For additional information on file support, refer to the Supported File Formats documentation.

Termbase (TB) CSV File Formatting

Prior to uploading CSV files, consider the following:
  • For immediate visibility to translators, set the Default TB Entry Status to Reviewed.
  • For entries requiring linguist review before use, set the Default TB Entry Status to Unreviewed or Draft.
CSV files should be formatted with the first two columns for source and target text, respectively. Rows lacking either will not be imported. Termbase CSV files may include an optional header row.
Note: Wrap text containing commas in quotes to ensure correct parsing. Omitting quotes will lead to parsing at the first encountered comma. For header row CSV files, utilize the Termbase (TB, with header) import option. Metadata columns in CSV files, like status or dates, enhance translation content understanding. Ensure no unwanted spaces exist in CSV files, as spaces post-commas are included upon import.

TMX File Preparation

Before upload:
  • Remove outdated TM entries by date.
  • Eliminate duplicate entries with identical source text but differing target texts.

TMX File Naming

Use informative labels, including the date, content type, and project or product name, to facilitate easier tracking and organization. Naming Convention Example: [DATE]-[CONTENT TYPE]-[NAME]

Managing TM Repetition

LILT Translate adds translated segments to the Data Source, stacking duplicate source/target pairs for clarity. Project managers decide on the frequency and necessity of duplicate removals, accessible via the Manage entries page in the Sources tab.

Archiving Projects

To preserve TM entries while removing a project from the list, opt for archiving over deletion. Archiving retains TM entries within the Data Source, whereas deletion removes them. Consider downloading TM and TB entries before deleting a project for future use.
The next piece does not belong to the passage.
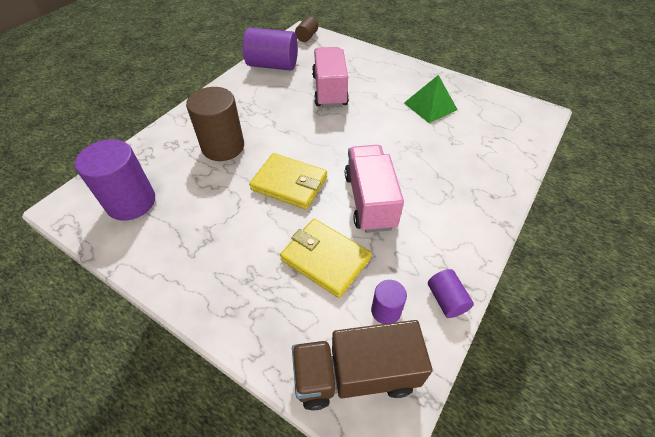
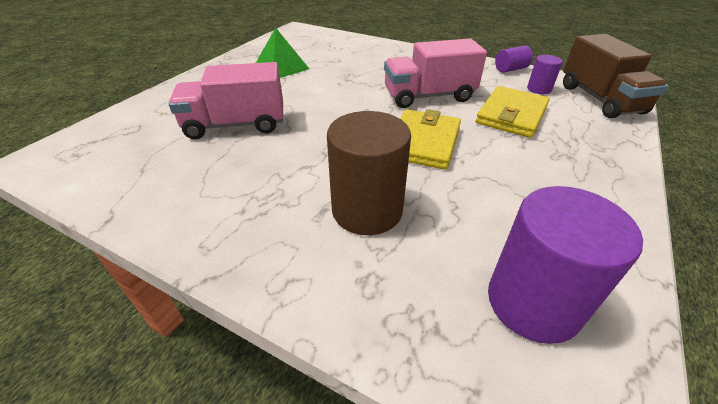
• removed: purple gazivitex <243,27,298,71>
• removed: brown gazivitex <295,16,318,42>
TMX Files and Machine Translation

Uploaded TMX files are immediately learned by the associated Data Source’s Contextual AI model, unaffected by subsequent deletions. While the most recent documents significantly influence translation outputs, retaining older, relevant translations is advisable for comprehensive data retention. For outdated TMX files still holding value, uploading for Concordance only allows their indexing without affecting Contextual AI training or TM results.